==== Selected extract

Provide alternative (more robust) form of liblttng-ust-cyg-profile function entry/exit instrumentation

Added by Paul Woegerer about 11 years ago. Updated almost 11 years ago.

Status:
Resolved
Priority:
Normal
Assignee:
-
Target version:
-
Start date:
03/26/2013
Due date:
% Done:

0%

Estimated time:

Description

The current form of lttng_ust_cyg_profile:func_entry/exit has two disadvantages:
  • Lost events (even a few) make the function entry/exit instrumentation worthless.
  • Non-local returns (setjmp/longjmp, c++ exceptions, continuations) also make the instrumentation worthless.

Thus alternative to the lightweight variant another form of entry/exit instrumentation should be provided where
lttng_ust_cyg_profile:func_entry/exit record both arguments provided by the GCC hooks (this_fn and call_site).

This variant will be much more robust against lost (or missed) entry/exit events and non-local returns.

========

## What the task asks
Reproduce the portion of the tracker entry between "Description" and "and non-local returns.", inclusive. The material that comes after this point is not required.

==== Listed entries

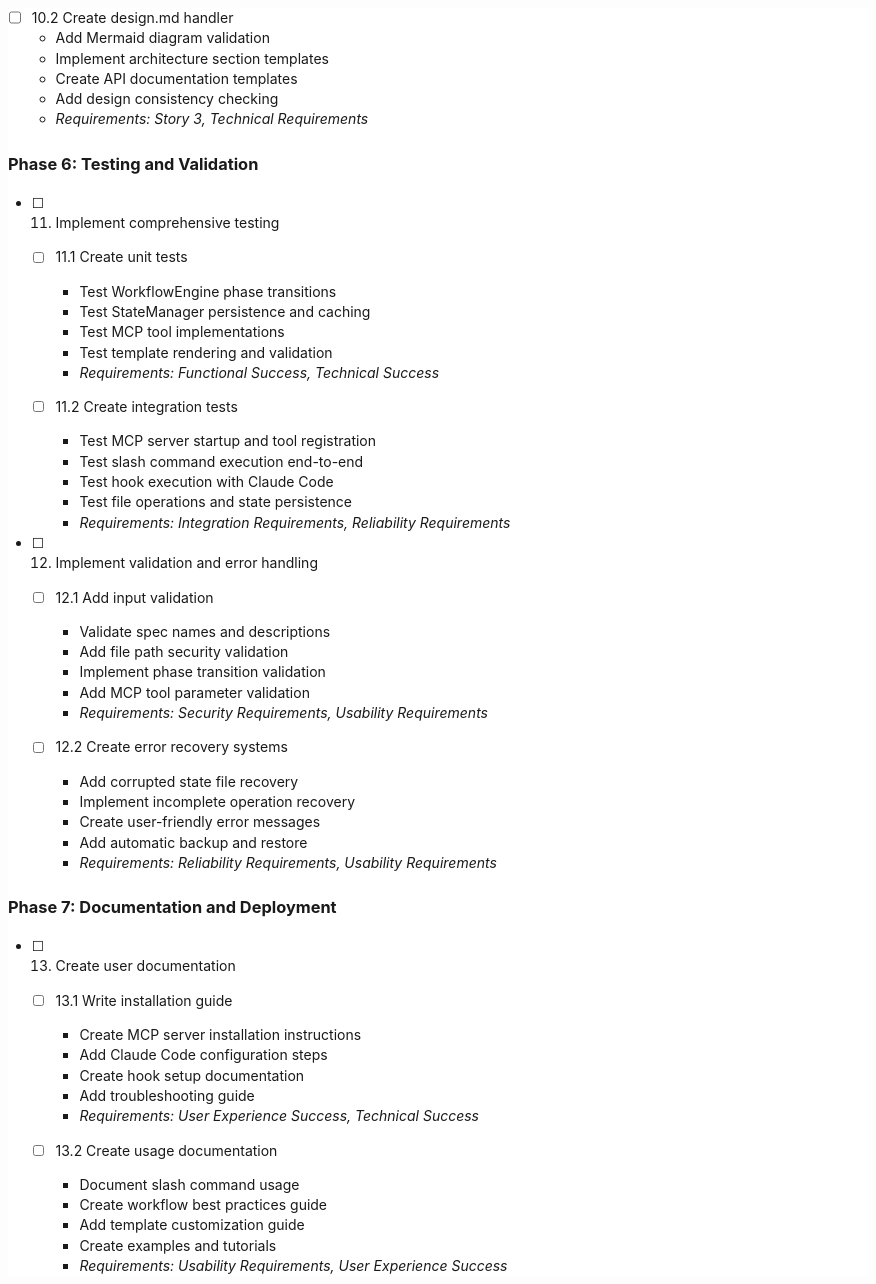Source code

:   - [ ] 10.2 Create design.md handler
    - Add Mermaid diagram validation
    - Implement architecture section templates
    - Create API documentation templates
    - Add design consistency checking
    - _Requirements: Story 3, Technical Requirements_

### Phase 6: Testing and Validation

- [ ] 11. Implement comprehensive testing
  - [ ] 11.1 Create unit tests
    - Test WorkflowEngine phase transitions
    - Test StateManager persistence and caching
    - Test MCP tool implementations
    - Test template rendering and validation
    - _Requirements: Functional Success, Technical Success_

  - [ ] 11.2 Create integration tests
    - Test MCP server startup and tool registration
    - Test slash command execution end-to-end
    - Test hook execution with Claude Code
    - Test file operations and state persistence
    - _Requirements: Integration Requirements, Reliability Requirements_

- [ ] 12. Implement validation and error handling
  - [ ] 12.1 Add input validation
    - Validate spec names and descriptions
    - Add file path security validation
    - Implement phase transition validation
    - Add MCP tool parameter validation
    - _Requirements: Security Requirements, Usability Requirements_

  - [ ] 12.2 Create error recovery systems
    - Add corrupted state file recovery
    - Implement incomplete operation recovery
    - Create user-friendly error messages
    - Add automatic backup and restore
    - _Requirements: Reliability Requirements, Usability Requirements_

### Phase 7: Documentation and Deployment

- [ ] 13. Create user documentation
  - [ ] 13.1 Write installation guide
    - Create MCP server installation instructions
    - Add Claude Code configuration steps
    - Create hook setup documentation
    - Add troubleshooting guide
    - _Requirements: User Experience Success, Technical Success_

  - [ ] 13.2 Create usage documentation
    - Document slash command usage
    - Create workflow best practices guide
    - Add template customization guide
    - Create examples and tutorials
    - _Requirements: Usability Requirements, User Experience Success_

========
==== Listed entries

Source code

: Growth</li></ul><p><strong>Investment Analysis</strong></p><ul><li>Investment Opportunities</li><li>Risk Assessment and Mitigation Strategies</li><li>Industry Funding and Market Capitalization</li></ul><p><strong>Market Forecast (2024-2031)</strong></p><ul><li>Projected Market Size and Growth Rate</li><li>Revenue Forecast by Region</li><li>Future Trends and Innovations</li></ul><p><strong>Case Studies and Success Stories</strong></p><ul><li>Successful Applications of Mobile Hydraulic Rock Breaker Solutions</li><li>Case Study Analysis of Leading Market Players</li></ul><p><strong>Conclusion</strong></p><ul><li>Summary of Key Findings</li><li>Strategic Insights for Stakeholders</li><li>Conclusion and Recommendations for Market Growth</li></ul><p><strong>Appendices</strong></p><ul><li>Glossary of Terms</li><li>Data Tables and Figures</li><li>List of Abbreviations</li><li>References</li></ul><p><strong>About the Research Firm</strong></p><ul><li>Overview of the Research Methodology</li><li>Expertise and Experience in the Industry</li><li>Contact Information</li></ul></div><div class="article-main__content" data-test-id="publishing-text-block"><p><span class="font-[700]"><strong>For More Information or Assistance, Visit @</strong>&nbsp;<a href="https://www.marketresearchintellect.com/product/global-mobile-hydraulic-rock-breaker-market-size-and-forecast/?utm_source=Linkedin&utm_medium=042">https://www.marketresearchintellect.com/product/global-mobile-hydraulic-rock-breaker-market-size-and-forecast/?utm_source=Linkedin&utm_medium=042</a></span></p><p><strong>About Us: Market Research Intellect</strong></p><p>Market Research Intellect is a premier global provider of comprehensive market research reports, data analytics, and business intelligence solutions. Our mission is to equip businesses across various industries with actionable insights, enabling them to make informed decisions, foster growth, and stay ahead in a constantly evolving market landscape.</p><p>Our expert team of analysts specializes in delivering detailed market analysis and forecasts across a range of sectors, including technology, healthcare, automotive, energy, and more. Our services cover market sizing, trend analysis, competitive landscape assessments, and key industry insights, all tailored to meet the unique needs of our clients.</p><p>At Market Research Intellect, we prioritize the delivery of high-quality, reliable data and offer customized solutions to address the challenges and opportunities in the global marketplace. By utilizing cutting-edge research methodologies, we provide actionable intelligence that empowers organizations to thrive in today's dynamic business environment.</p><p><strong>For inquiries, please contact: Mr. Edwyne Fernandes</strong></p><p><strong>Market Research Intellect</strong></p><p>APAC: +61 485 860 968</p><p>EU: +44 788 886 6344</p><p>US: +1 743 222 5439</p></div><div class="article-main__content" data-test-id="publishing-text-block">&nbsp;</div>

========
==== Listed entries

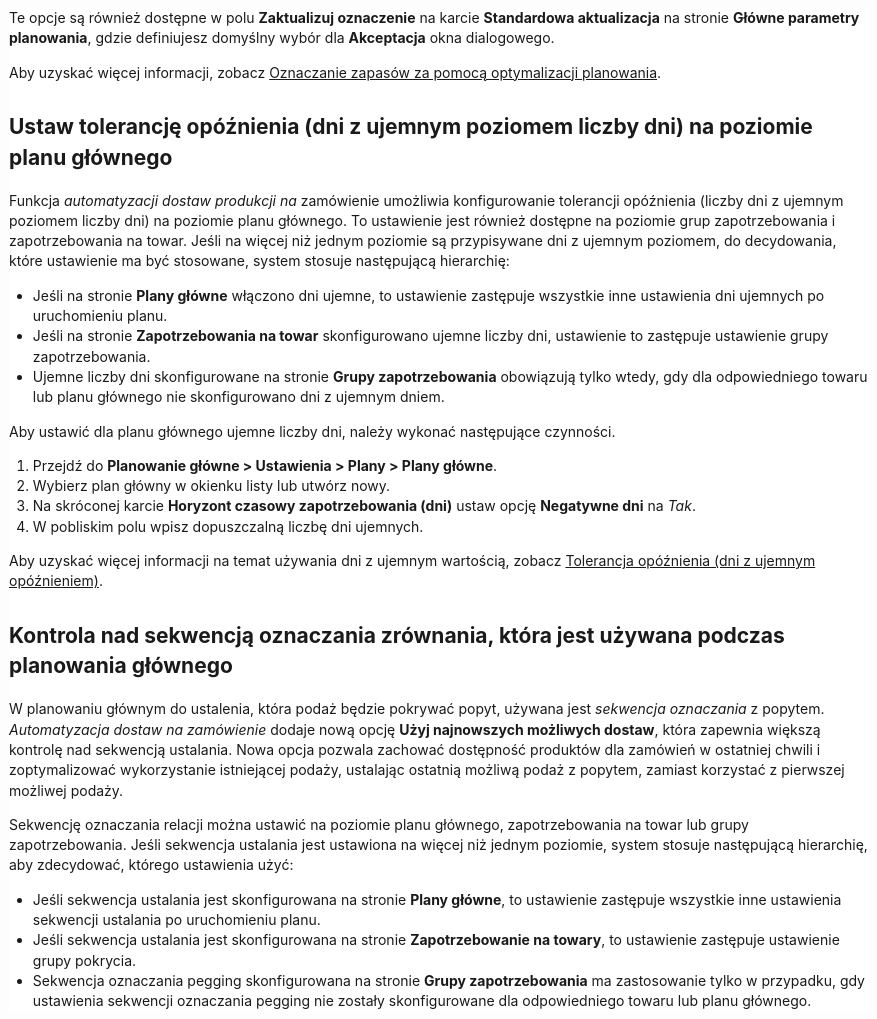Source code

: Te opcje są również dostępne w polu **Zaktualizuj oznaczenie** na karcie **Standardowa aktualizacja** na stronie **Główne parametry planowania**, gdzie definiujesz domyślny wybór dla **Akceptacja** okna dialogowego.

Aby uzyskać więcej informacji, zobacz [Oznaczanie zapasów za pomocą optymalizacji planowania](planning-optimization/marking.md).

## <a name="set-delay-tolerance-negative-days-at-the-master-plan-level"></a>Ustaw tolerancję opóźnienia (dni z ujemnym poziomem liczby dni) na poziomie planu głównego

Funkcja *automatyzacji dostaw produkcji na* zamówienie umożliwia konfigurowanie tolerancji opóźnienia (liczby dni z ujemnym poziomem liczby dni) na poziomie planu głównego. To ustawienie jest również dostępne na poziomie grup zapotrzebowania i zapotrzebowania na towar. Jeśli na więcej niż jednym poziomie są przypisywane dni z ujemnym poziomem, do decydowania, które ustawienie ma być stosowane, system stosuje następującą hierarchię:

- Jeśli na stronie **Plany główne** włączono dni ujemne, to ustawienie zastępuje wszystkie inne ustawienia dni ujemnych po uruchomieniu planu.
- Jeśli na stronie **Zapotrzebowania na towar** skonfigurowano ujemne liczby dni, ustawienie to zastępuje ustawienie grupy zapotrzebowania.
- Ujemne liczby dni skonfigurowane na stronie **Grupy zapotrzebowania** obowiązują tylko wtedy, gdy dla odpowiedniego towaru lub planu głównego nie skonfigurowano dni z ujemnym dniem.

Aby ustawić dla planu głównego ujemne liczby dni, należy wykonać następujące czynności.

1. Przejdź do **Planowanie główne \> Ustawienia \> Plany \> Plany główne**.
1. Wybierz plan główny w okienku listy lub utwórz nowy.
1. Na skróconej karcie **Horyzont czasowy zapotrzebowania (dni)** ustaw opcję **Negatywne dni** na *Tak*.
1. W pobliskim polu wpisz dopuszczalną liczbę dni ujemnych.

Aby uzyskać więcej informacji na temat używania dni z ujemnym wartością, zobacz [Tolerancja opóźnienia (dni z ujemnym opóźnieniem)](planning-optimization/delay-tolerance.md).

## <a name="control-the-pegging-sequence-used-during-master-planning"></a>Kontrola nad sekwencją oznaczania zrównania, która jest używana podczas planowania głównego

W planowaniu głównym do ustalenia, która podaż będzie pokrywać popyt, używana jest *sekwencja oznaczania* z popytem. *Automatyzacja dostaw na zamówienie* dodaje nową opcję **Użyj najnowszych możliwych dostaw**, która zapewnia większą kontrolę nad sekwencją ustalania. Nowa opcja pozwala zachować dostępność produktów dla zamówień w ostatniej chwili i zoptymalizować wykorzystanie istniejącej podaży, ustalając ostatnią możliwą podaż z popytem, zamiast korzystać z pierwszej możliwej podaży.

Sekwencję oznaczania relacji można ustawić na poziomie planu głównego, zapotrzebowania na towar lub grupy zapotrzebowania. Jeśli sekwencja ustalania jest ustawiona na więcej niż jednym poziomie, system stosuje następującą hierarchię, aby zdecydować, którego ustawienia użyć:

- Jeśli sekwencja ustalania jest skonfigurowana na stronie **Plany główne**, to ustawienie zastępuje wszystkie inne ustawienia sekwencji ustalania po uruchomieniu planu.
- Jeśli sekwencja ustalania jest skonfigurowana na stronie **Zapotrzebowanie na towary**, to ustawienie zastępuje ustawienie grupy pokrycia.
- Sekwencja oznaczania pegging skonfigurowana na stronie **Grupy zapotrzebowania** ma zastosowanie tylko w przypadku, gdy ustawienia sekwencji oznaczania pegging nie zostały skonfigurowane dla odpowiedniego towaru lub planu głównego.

========

## Result of the task
Description

The current form of lttng_ust_cyg_profile:func_entry/exit has two disadvantages:
  • Lost events (even a few) make the function entry/exit instrumentation worthless.
  • Non-local returns (setjmp/longjmp, c++ exceptions, continuations) also make the instrumentation worthless.

Thus alternative to the lightweight variant another form of entry/exit instrumentation should be provided where
lttng_ust_cyg_profile:func_entry/exit record both arguments provided by the GCC hooks (this_fn and call_site).

This variant will be much more robust against lost (or missed) entry/exit events and non-local returns.